• **DATA RECORDS**
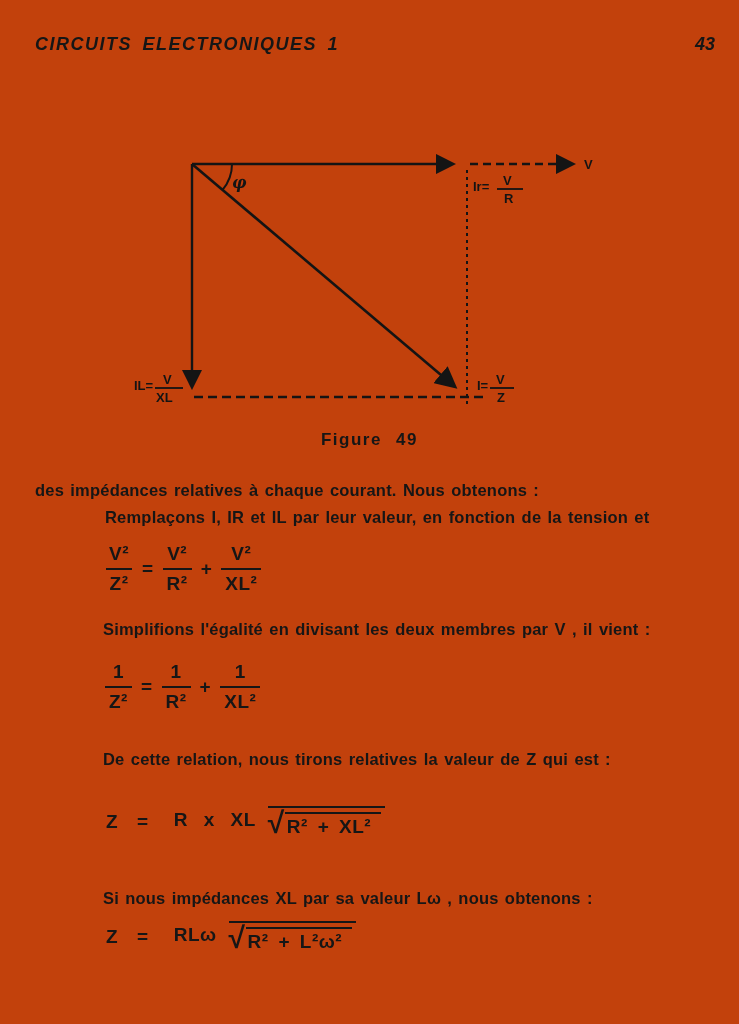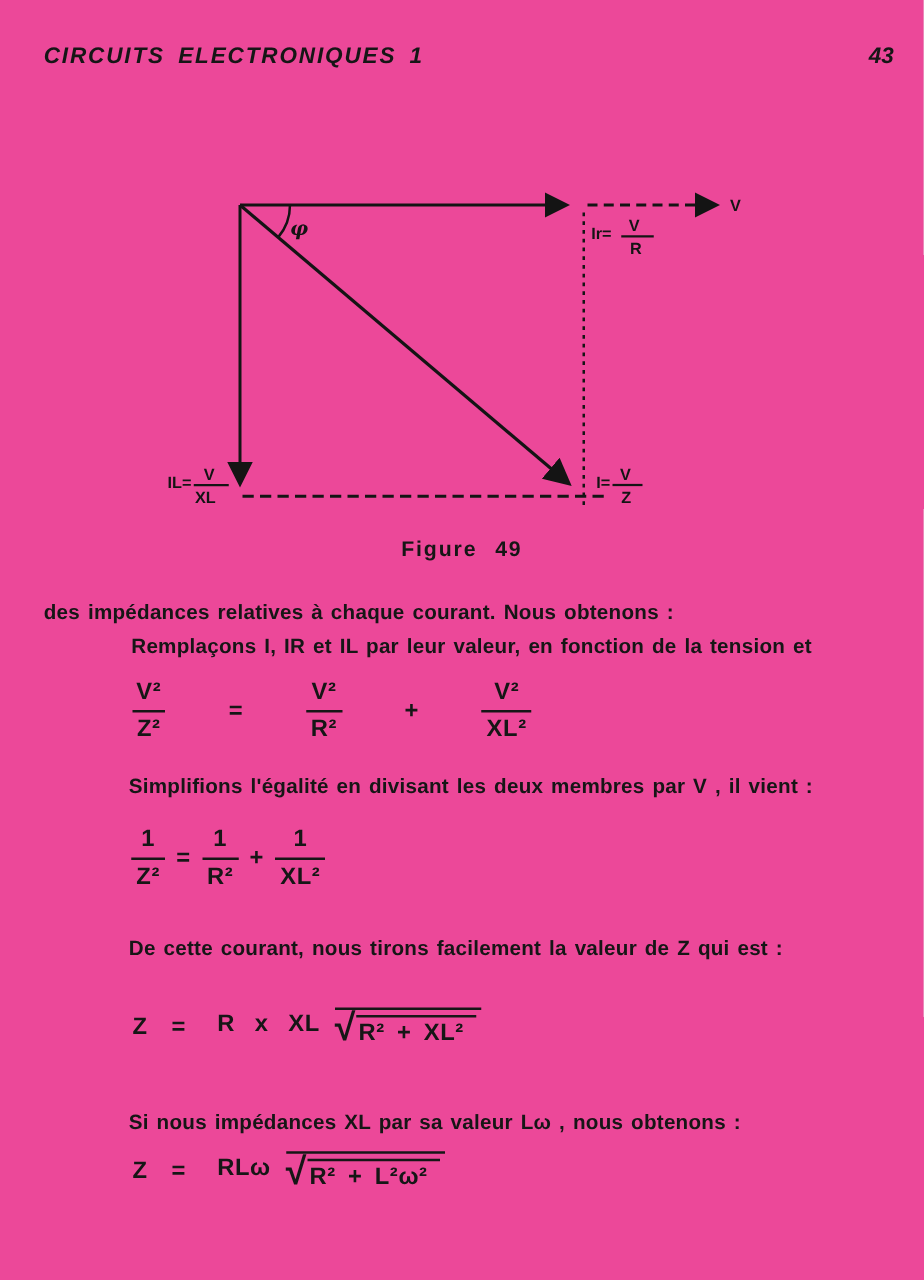--- a/index.html
+++ b/index.html
@@ -1,18 +1,18 @@
 <!DOCTYPE html>
 <html><head>
 <meta charset="utf-8">
 <style>
   html,body { margin:0; padding:0; background:#e8e8e8; }
   .page {
     position:relative; width:739px; height:1024px;
-    background:#ec4899; color:#161616; overflow:hidden;
+    background:#c2410c; color:#161616; overflow:hidden;
     font-family:"Liberation Sans", sans-serif; font-weight:bold;
   }
   
   .header-title {
     position:absolute; left:35px; top:34px;
     font-size:18px; font-style:italic; letter-spacing:1.5px;
     word-spacing:4px;
   }
   .page-number {
     position:absolute; right:24px; top:34px;
@@ -32,21 +32,21 @@
   .para .indent { margin-left:70px; }
   .p1 { left:35px; top:477px; width:678px; }
   .p2 { left:103px; top:616px; width:620px; }
   .p3 { left:103px; top:746px; width:620px; }
   .p4 { left:103px; top:885px; width:620px; }
   
   .formula {
     position:absolute; display:flex; align-items:center;
     font-size:19px; letter-spacing:0.5px;
   }
-  .f1 { left:103px; top:543px;gap:41px; }
+  .f1 { left:103px; top:543px; }
   .f2 { left:103px; top:661px; }
   .f3 { left:106px; top:806px; }
   .f4 { left:106px; top:921px; }
   .frac { display:inline-flex; flex-direction:column; align-items:center; margin:0 2px; }
   .frac .num { padding:0 4px 3px; }
   .frac .den { border-top:2.5px solid #161616; padding:3px 4px 0; }
   .op { margin:0 7px; }
   .lhs { margin-right:12px; }
   .bigfrac { display:inline-flex; flex-direction:row; align-items:center; margin-left:6px; }
   .bigfrac .bnum { padding:0 12px 4px; }
@@ -147,21 +147,21 @@
       <span class="num">1</span>
       <span class="den">R²</span>
     </span>
     <span class="op">+</span>
     <span class="frac">
       <span class="num">1</span>
       <span class="den">XL²</span>
     </span>
   </div>
 
-  <p class="para p3">De cette courant, nous tirons facilement la valeur de Z qui est :</p>
+  <p class="para p3">De cette relation, nous tirons relatives la valeur de Z qui est :</p>
 
   <div class="formula f3">
     <span class="lhs">Z</span>
     <span class="op">=</span>
     <span class="bigfrac">
       <span class="bnum">R x XL</span>
       <span class="bden">
         <span class="radsign">√</span>
         <span class="radicand">R² + XL²</span>
       </span>

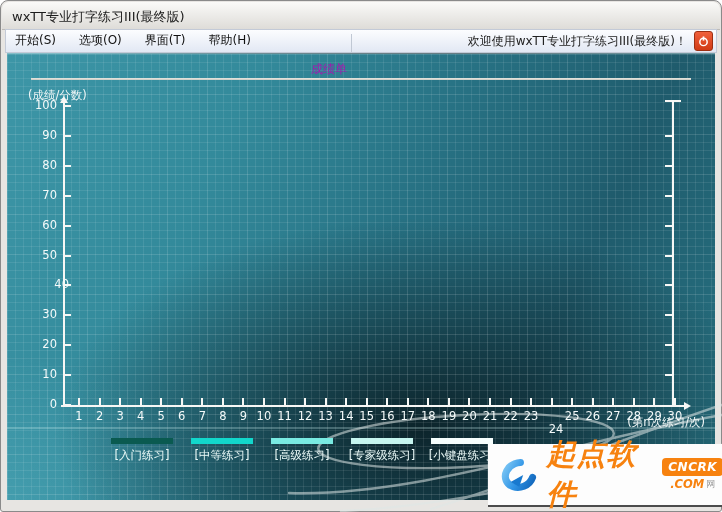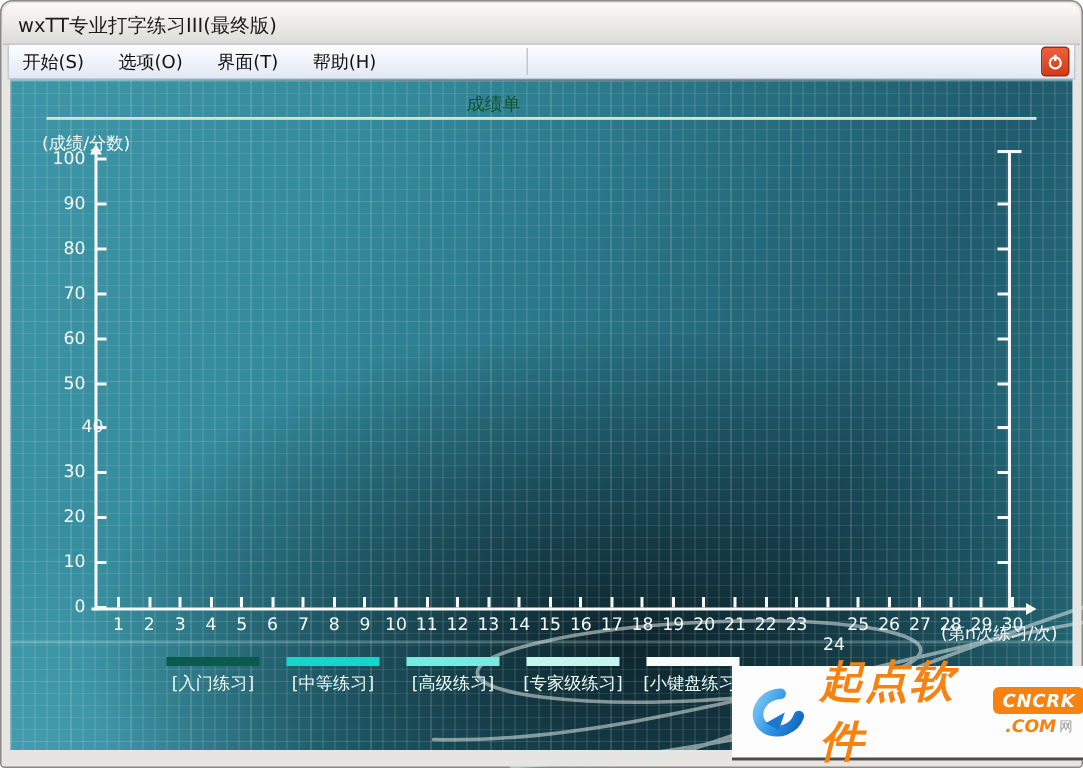--- a/index.html
+++ b/index.html
@@ -3,21 +3,21 @@
 <meta charset="utf-8">
 <style>
   html,body{margin:0;padding:0;background:#fff;font-family:"DejaVu Sans","Liberation Sans",sans-serif;}
   #stage{position:relative;width:722px;height:512px;overflow:hidden;background:#fff;}
   
   #win{position:absolute;inset:0;background:#e7e5e2;border:1px solid #8a8a8a;border-radius:8px 8px 3px 3px;box-sizing:border-box;}
   #titlebar{position:absolute;left:1px;right:1px;top:1px;height:27px;border-radius:7px 7px 0 0;
     background:linear-gradient(#fafaf8,#dedcd8);border-bottom:1px solid #bdbbb8;}
   #title{position:absolute;left:10px;top:6px;font-size:13px;color:#1c1c1c;}
   #menubar{position:absolute;left:4px;right:4px;top:28px;height:24px;
-    background:linear-gradient(#fcfdff,#e2e8f4);border:1px solid #c3cad7;box-sizing:border-box;display:flex;align-items:center;}
+    background:linear-gradient(#fcfdff,#e2e8f4);border:1px solid #c3cad7;box-sizing:border-box;display:flex;align-items:flex-end;}
   .menu-item{font-size:12px;color:#111;padding:3px 9px;margin-right:5px;cursor:default;}
   #menu-divider{width:1px;height:18px;background:#c0c8d4;margin-left:86px;}
   #welcome{position:absolute;right:34px;top:32px;font-size:12px;color:#222;}
   #power-btn{position:absolute;right:8px;top:30px;width:17px;height:18px;border:1px solid #9c2f12;border-radius:3px;
     background:linear-gradient(#f0603a,#d13b16);display:flex;align-items:center;justify-content:center;}
   
   #client{position:absolute;left:6px;right:6px;top:52px;height:446px;
     border-top:1px solid rgba(255,255,255,.35);
     background:
       radial-gradient(ellipse 520px 300px at 58% 84%, rgba(6,18,22,.78), rgba(6,18,22,0) 70%),
@@ -25,21 +25,21 @@
       linear-gradient(115deg,#3d96a7 0%,#338a9b 28%,#277183 52%,#1f5b6c 74%,#287484 100%);}
   #client::before{content:'';position:absolute;inset:0;pointer-events:none;
     background:
       repeating-linear-gradient(to right, rgba(255,255,255,.085) 0 1px, transparent 1px 8px),
       repeating-linear-gradient(to bottom, rgba(255,255,255,.085) 0 1px, transparent 1px 8px),
       repeating-linear-gradient(to right, rgba(255,255,255,.05) 0 1px, transparent 1px 40px),
       repeating-linear-gradient(to bottom, rgba(255,255,255,.05) 0 1px, transparent 1px 40px);}
   
   .abs{position:absolute;}
   #esc-hint{left:38px;top:60px;font-size:12px;color:#f2f8f8;z-index:6;}
-  #sheet-title{left:310px;top:60px;font-size:12px;color:#14532d;z-index:6;}
+  #sheet-title{left:310px;top:60px;font-size:12px;color:#a21caf;z-index:6;}
   #header-line{left:30px;top:77px;width:660px;height:2px;background:linear-gradient(#e8e8e2,#c9c9c2);z-index:6;}
   #y-axis-title{left:27px;top:87px;font-size:11.5px;color:#f2f8f8;z-index:6;}
   #x-axis-title{left:600px;top:414px;width:104px;text-align:right;font-size:11.5px;color:#f2f8f8;z-index:6;}
   
   #yaxis{left:62px;top:100px;width:2px;height:306px;background:#f7f7f5;z-index:5;}
   #yaxis-arrow{left:59px;top:95px;width:0;height:0;border-left:4px solid transparent;border-right:4px solid transparent;border-bottom:7px solid #f7f7f5;z-index:5;}
   #xaxis{left:60px;top:404px;width:624px;height:2px;background:#f7f7f5;z-index:5;}
   #xaxis-arrow{left:683px;top:401px;width:0;height:0;border-top:4px solid transparent;border-bottom:4px solid transparent;border-left:7px solid #f7f7f5;z-index:5;}
   #raxis{left:671px;top:100px;width:2px;height:306px;background:#f7f7f5;z-index:5;}
   #raxis-cap{left:664px;top:99px;width:16px;height:2px;background:#f7f7f5;z-index:5;}
@@ -75,20 +75,21 @@
     </div>
 
     <div id="menubar">
 
     <span class="menu-item">开始(S)</span>
         <span class="menu-item">选项(O)</span>
         <span class="menu-item">界面(T)</span>
         <span class="menu-item">帮助(H)</span>
         <span id="menu-divider"></span>
       </div>
+    <div id="welcome" class="abs">欢迎使用wxTT专业打字练习III(最终版)！</div>
     <div id="power-btn" class="abs">
       <svg width="11" height="11" viewBox="0 0 12 12">
         <circle cx="6" cy="6.5" r="4" fill="none" stroke="#ffffff" stroke-width="1.6"></circle>
         <line x1="6" y1="0.5" x2="6" y2="5" stroke="#ffffff" stroke-width="1.8"></line>
       </svg>
     </div>
 
     <div id="client"></div>
 
     <div id="sheet-title" class="abs">成绩单</div>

• **ACTION ITEM**
Through the line containing "left:35px; top:477px; width:678px;" and no further, restate the data above word for word from its first line, leaving out pictures.

• **WRITTEN ANSWER**
--- a/index.html
+++ b/index.html
@@ -1,18 +1,18 @@
 <!DOCTYPE html>
 <html><head>
 <meta charset="utf-8">
 <style>
   html,body { margin:0; padding:0; background:#e8e8e8; }
   .page {
     position:relative; width:739px; height:1024px;
-    background:#ec4899; color:#161616; overflow:hidden;
+    background:#c2410c; color:#161616; overflow:hidden;
     font-family:"Liberation Sans", sans-serif; font-weight:bold;
   }
   
   .header-title {
     position:absolute; left:35px; top:34px;
     font-size:18px; font-style:italic; letter-spacing:1.5px;
     word-spacing:4px;
   }
   .page-number {
     position:absolute; right:24px; top:34px;
@@ -32,21 +32,21 @@
   .para .indent { margin-left:70px; }
   .p1 { left:35px; top:477px; width:678px; }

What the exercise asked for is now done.